What is the impact of music on the socio-cultural implications? How do you want the music to affect people?

Art, whether it’s music, visual, dance, film; any form is important in our lives. Early humans made art already; look at the wall paintings found in caves, or the flutes that were found. I don’t think we can survive without art. There are many people who think they can, a subject more and more heard in society now rightwing politics are becoming stronger and stronger. They think it is a hobby and there should be no more funding from society there. But try imagining a society without art: this also means no music on the radio whilst doing your job! No films on your TV screen! No photographs of your family on the wall! I recently read that there are societies who don’t have a word for art because it simply is incorporated in their lives!
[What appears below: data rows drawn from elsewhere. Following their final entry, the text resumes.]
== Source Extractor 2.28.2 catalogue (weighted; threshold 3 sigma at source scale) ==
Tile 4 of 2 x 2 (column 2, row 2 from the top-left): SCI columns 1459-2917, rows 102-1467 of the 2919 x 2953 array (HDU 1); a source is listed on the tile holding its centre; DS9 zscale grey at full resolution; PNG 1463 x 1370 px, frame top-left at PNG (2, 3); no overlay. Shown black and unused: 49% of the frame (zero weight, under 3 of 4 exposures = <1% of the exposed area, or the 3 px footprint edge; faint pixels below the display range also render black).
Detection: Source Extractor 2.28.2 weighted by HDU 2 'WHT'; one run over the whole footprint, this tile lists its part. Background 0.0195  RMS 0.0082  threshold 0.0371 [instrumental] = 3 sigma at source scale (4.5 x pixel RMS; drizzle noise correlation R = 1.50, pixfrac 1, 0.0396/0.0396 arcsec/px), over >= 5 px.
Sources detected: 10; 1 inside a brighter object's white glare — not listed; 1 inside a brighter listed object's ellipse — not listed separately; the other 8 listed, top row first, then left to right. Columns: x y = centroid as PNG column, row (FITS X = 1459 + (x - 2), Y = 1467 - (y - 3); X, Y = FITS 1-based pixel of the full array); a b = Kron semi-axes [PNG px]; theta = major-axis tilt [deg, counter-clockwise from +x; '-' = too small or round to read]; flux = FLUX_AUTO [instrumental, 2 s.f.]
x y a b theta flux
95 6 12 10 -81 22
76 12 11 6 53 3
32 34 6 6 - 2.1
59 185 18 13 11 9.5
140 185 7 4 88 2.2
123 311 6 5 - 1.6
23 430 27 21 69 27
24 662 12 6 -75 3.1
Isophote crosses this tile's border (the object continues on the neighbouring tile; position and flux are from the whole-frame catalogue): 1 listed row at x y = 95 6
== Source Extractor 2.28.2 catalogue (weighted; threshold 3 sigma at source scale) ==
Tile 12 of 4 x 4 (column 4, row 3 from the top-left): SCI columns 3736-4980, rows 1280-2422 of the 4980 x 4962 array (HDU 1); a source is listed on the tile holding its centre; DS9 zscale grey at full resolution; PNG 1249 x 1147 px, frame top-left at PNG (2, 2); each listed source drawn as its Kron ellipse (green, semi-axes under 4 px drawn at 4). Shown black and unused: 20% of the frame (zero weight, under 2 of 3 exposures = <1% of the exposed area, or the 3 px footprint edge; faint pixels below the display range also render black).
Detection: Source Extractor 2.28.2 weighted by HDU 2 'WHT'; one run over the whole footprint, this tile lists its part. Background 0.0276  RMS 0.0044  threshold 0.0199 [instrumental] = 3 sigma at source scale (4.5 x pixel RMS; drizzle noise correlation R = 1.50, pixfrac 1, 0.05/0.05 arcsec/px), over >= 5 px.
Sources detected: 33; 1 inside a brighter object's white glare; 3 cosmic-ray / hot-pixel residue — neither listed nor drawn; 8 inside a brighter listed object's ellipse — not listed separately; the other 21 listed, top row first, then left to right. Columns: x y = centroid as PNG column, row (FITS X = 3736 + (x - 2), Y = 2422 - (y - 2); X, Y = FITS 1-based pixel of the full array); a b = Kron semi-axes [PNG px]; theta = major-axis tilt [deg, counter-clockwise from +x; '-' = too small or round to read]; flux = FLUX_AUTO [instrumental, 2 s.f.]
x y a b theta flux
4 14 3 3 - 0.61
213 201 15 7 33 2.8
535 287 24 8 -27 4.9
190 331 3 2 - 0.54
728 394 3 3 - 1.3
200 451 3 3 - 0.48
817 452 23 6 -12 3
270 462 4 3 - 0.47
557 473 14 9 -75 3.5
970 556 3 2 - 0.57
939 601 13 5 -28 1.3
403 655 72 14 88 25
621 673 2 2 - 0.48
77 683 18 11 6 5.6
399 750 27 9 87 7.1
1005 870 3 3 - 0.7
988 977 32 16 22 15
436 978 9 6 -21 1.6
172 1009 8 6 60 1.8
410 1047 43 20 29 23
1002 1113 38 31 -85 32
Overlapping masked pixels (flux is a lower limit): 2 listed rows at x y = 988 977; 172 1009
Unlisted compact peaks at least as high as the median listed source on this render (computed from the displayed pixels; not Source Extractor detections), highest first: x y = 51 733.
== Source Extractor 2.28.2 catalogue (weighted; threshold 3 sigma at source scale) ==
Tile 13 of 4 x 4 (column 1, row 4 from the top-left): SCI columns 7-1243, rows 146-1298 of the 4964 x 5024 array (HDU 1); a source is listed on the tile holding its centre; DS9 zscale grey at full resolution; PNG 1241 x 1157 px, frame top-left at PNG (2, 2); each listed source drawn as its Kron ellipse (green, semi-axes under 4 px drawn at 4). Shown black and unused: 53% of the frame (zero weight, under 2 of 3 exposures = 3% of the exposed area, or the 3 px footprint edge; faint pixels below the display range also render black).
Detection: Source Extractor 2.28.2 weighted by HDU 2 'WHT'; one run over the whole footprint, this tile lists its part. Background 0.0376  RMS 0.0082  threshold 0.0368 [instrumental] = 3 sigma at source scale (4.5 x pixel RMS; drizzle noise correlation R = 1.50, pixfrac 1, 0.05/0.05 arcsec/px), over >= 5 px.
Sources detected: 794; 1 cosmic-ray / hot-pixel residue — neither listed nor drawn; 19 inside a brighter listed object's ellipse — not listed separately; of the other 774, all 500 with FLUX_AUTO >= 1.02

I must research more about this, very interesting!

To answer your 2nd question; I think every artist wants to emotionally affect people. This can be in more than one way; I want to touch them deep within but also hope they just enjoy it and it makes them happy; and to drag them out of their daily routine and to take a moment to forget the cruel world outside. At the same time, with my Mr. Averell projects for instance, I try to find new ways of music which stimulate the listener to expand their thoughts and give them the opportunity to take the time to learn what the music is telling them and learn to listen to things they never heard before. Art can take time to be appreciated and to be loved. Love at first site is not always the best!

What are some of the most important lessons you have learned from your experience in the music/art paths?

LISTENING! And again: LISTENING! Technical virtuosity isn’t the most important thing to create good music. If for instance a piece of music asks for one cymbal hit, then this is what the percussionist should do. Clearly, the more technical skills you have the better; the best musicians are the ones who are technically excellent — but they are virtuosos too in listening — and do respect silence. For 12 years I was very serious and dedicated in studying North Indian Classical Music on the Indian Tabla. This was an absolute eye opener in understanding the art of music and rhythm in particular. And even though I don’t really play the Indian Tabla anymore (if you want to do this right, it should be the only thing you do live), but it is still the foundation of the way I think and work in music — and maybe even in my Visual Art.

TELL A STORY!

To keep it with drummers/percussionists, a few examples from musicians who are amazingly good in this and my personal hero’s: Joe Morello, Ferenc Nemeth, Joey Baron, Bill Bruford, Giovanni Hidalgo, Sandip Bhattacharya to name a few.

As stated earlier in this interview it works the same way for me — as I’m telling stories in my mixing and production work.